--- Görev Listesi ---
1. Mahkeme kararı metnine göre kayıt kabul davası neden alacak davasına dönüşmüştür? Bir ila üç cümleyle açıklayın.
2. Kayıtlarda "family: Elaphomycetaceae" geçen satırdan "genus: Eudyptes" geçen satıra kadar olan satırları, bu iki satır da dahil, birebir kopyalayın.

--- Kaynak Metin ---
KABUL VE GEREKÇE: Dava, İİK 235. maddesi kapsamında kayıt kabul davası kabul edilerek yargılamaya devam edilmiştir.
…. Esas sayılı dosyasında görülen iflas erteleme davasının yapılan yargılaması sonucunda 23/12/2015 tarih, …. sayılı kararla iflas erteleme taleplerinin reddine ve davacıların iflasına karar verildiği, kararın …’nin 07/12/2016 tarih, …. sayılı ilamı ile bozulduğu, mahkemece 22/11/2017 tarih …. sayılı kararla önceki kararda direnilmesine karar verildiği, temyiz üzerine …. 10/02/2022 tarih …. sayılı ilamı ile direnme kararının bozulduğu, mahkemece davanın …. esasına kaydedildiği, 27/04/2023 tarihinde iflas kararının … … kararın ilamıyla ortadan kalktığı, iflasın açılması neticesinin sona erdiğ,i önceki halin yeniden doğduğu anlaşılmakla mahkemece iflas kararından önce verilmiş olan tedbirlerin devam ettiğine karar verildiği, 22/05/2023 tarihli kararda da iflas erteleme tedbirlerinin açıkça karara bağlandığı anlaşılmıştır.
Dava tarihinde davalı şirketlerin iflas halinde oldukları, iflas tasfiye işlemlerinin …. iflas sayılı dosyasında yürütüldüğü, dava sırasında iflas kararının …. kararı üzerine bozulması nedeniyle ortadan kalktığı ve davalıların müflis sıfatlarının sona erdiği, bu şekilde davanın alacak davasına dönüştüğü anlaşılmıştır.
Dava tarihinde kayıt kabul niteliğinde olan dava, iflasın ortadan kalkması nedeniyle alacak davasına dönüşür.

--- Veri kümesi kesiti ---
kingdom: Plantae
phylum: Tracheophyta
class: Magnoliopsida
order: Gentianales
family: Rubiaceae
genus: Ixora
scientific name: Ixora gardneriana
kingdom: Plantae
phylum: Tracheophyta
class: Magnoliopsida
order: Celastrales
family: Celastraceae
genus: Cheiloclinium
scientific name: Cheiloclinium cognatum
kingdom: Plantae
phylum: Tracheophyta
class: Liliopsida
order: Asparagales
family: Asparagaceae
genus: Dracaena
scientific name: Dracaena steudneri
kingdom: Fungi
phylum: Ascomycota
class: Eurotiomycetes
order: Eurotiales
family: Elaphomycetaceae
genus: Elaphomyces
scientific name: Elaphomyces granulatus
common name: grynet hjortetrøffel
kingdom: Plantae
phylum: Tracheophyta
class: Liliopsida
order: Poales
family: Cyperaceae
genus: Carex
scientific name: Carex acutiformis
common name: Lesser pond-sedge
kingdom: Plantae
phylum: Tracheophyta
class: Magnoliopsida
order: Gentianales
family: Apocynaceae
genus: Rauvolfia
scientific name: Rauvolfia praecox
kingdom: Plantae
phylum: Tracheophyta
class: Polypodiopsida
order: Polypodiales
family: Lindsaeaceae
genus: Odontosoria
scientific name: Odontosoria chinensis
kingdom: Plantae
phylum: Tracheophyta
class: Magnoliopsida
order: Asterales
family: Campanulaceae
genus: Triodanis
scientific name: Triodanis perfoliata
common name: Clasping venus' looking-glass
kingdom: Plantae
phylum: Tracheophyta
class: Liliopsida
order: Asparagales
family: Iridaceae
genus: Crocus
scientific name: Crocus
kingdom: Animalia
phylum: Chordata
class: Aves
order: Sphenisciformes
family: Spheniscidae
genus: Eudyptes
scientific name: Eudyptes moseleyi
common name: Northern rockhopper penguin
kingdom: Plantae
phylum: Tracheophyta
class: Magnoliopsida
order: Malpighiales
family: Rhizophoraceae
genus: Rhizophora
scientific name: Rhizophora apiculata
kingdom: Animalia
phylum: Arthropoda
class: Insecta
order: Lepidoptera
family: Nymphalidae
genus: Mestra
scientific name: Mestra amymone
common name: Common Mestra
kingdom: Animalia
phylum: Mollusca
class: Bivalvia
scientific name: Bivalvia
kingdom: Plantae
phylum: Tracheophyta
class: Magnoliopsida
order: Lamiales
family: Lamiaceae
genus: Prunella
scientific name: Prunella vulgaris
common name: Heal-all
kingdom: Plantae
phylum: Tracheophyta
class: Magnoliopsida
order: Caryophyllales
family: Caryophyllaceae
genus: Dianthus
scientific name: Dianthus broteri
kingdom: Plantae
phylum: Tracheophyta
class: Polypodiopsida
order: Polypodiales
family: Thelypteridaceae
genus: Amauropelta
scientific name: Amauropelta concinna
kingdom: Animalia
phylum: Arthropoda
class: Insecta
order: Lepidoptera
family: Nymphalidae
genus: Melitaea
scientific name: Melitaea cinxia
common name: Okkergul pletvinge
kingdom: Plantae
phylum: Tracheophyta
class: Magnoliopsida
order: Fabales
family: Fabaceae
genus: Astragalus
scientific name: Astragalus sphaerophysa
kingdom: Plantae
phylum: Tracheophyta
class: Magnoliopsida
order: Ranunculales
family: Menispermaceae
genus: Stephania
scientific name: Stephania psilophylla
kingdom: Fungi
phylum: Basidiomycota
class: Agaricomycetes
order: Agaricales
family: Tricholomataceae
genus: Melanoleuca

--- Görev Sonuçları ---
1. Dava açıldığında davalı şirketler iflas halindeydi ve dava kayıt kabul niteliğindeydi. Dava sürerken iflas kararı bozma kararı üzerine ortadan kalktı ve davalıların müflis sıfatı sona erdi. Bu nedenle dava alacak davasına dönüştü.

2.
family: Elaphomycetaceae
genus: Elaphomyces
scientific name: Elaphomyces granulatus
common name: grynet hjortetrøffel
kingdom: Plantae
phylum: Tracheophyta
class: Liliopsida
order: Poales
family: Cyperaceae
genus: Carex
scientific name: Carex acutiformis
common name: Lesser pond-sedge
kingdom: Plantae
phylum: Tracheophyta
class: Magnoliopsida
order: Gentianales
family: Apocynaceae
genus: Rauvolfia
scientific name: Rauvolfia praecox
kingdom: Plantae
phylum: Tracheophyta
class: Polypodiopsida
order: Polypodiales
family: Lindsaeaceae
genus: Odontosoria
scientific name: Odontosoria chinensis
kingdom: Plantae
phylum: Tracheophyta
class: Magnoliopsida
order: Asterales
family: Campanulaceae
genus: Triodanis
scientific name: Triodanis perfoliata
common name: Clasping venus' looking-glass
kingdom: Plantae
phylum: Tracheophyta
class: Liliopsida
order: Asparagales
family: Iridaceae
genus: Crocus
scientific name: Crocus
kingdom: Animalia
phylum: Chordata
class: Aves
order: Sphenisciformes
family: Spheniscidae
genus: Eudyptes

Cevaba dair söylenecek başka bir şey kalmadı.